Hu8F4 in Treating Patients with Advanced Hematologic Malignancies

Phase 1

Active, not recruiting

• Conditions: Refractory Chronic Myelomonocytic Leukemia; Secondary Acute Myeloid Leukemia; Acute Myeloid Leukemia Arising from Previous Myelodysplastic Syndrome; Blast Phase Chronic Myelogenous Leukemia, BCR-ABL1 Positive; Hematopoietic and Lymphoid Cell Neoplasm; High Risk Myelodysplastic Syndrome; Myelodysplastic Syndrome with Excess Blasts-1; Myelodysplastic Syndrome with Excess Blasts-2; Myelofibrosis; Recurrent Acute Myeloid Leukemia
• Interventions: Drug: Anti-PR1/HLA-A2 Monoclonal Antibody Hu8F4; Other: Laboratory Biomarker Analysis; Other: Pharmacological Study

• Registration Number: NCT02530034
• Lead Sponsor: M.D. Anderson Cancer Center

Brief Summary

This phase I trial studies the side effects and best dose of anti-PR1/HLA-A2 monoclonal antibody Hu8F4 (Hu8F4) in treating patients with malignancies related to the blood (hematologic). Monoclonal antibodies, such as Hu8F4, may interfere with the ability of cancer cells to grow and spread.

Detailed Description

PRIMARY OBJECTIVES:

I. To determine the dose limiting toxicity (DLT) and minimum safe and biologically-effective dose of Hu8F4 when administered intravenously in patients with leukemia or myelodysplastic syndrome (MDS).

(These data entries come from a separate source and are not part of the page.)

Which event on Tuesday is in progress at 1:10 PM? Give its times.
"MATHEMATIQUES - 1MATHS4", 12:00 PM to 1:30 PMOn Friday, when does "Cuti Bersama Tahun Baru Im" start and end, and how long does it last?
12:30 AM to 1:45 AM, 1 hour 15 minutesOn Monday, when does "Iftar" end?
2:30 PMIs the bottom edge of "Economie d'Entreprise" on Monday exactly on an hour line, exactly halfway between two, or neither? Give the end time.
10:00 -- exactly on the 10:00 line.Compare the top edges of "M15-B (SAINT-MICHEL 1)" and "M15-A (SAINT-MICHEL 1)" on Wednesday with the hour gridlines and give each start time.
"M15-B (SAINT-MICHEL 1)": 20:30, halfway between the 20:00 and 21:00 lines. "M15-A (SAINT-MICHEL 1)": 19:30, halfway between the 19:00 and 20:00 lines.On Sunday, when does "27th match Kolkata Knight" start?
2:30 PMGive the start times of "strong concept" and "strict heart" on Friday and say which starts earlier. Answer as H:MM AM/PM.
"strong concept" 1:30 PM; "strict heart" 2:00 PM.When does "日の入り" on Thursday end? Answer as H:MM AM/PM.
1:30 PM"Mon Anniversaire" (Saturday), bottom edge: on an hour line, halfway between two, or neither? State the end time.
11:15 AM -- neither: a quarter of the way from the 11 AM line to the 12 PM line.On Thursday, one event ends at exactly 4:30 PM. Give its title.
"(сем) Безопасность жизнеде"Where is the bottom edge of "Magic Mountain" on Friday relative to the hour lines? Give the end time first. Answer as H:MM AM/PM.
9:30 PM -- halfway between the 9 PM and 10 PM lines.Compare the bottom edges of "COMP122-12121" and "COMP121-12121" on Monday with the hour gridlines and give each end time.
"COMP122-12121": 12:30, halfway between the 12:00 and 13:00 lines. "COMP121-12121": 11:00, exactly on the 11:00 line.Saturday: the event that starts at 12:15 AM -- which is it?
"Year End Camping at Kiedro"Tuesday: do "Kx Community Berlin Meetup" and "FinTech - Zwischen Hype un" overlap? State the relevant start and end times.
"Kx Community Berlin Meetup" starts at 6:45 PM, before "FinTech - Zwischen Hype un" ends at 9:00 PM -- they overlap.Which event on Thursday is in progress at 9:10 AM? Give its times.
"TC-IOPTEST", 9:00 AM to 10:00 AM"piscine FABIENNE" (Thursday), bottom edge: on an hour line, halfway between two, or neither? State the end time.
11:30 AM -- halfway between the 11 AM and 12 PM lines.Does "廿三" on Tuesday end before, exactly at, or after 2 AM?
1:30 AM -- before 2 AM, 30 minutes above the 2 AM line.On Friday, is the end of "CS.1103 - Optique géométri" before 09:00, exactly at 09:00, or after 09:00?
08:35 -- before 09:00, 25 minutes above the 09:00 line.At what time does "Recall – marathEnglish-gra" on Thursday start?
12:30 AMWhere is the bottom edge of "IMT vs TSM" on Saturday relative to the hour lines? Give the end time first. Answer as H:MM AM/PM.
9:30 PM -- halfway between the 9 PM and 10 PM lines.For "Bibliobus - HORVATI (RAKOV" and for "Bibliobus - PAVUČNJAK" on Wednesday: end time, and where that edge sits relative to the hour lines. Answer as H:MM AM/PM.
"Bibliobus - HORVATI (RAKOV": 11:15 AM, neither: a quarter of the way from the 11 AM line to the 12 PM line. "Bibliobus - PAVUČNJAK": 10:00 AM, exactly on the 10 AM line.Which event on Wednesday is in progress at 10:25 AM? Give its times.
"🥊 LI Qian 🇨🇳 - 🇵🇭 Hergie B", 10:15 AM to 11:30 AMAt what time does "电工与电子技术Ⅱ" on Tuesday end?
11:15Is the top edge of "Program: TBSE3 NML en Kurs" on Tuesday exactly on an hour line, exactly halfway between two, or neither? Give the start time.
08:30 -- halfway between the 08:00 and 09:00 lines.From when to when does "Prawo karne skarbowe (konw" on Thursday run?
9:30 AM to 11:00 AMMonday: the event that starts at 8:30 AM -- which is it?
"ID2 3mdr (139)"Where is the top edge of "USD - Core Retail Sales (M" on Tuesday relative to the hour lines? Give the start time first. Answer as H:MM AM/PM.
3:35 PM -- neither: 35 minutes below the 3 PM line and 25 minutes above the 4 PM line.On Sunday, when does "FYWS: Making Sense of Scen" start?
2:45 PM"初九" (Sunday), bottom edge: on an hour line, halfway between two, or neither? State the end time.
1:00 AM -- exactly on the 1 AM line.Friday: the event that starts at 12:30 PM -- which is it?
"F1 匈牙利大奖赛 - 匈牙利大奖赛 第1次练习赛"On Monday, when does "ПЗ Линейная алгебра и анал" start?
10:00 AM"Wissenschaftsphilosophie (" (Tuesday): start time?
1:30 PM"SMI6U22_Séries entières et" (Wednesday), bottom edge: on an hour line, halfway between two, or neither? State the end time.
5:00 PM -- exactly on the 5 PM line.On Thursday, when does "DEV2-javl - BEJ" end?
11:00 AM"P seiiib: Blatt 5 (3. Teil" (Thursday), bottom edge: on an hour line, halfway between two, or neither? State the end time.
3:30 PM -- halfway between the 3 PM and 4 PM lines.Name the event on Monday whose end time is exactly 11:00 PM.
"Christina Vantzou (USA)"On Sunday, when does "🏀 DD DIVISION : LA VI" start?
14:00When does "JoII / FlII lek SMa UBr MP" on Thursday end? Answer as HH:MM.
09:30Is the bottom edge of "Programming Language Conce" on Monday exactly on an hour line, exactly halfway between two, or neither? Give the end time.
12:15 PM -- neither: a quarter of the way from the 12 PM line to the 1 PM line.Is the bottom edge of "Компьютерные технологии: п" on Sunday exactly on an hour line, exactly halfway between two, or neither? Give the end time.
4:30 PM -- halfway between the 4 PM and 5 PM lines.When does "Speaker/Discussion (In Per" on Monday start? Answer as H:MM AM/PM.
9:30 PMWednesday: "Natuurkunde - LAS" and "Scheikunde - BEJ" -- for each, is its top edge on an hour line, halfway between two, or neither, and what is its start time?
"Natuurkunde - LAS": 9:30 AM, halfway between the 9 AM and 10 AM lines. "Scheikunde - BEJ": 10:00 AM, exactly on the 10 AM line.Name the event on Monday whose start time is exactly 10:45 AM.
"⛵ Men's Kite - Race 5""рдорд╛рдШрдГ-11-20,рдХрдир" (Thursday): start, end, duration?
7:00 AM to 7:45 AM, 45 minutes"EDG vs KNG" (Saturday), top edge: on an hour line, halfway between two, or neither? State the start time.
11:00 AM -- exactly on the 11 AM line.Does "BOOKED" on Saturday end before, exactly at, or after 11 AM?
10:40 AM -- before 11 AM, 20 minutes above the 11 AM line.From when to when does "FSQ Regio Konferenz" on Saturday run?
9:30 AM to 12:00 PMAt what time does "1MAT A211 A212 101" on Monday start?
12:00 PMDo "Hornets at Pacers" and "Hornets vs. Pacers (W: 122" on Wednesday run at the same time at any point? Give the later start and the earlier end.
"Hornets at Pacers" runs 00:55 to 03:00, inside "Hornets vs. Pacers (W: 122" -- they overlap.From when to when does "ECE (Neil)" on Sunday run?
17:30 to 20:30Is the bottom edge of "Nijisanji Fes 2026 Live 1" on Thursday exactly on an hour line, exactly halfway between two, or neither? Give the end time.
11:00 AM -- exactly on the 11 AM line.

II. To determine the pharmacokinetics (PK) of Hu8F4 following study drug administration.

SECONDARY OBJECTIVES:

I. To observe the anti-leukemia effects of Hu8F4 in patients with leukemias and MDS.

II. To measure the overall survival, disease-free survival and event-free survival of patients with leukemias or MDS treated with Hu8F4.

OUTLINE: This is a dose-escalation study.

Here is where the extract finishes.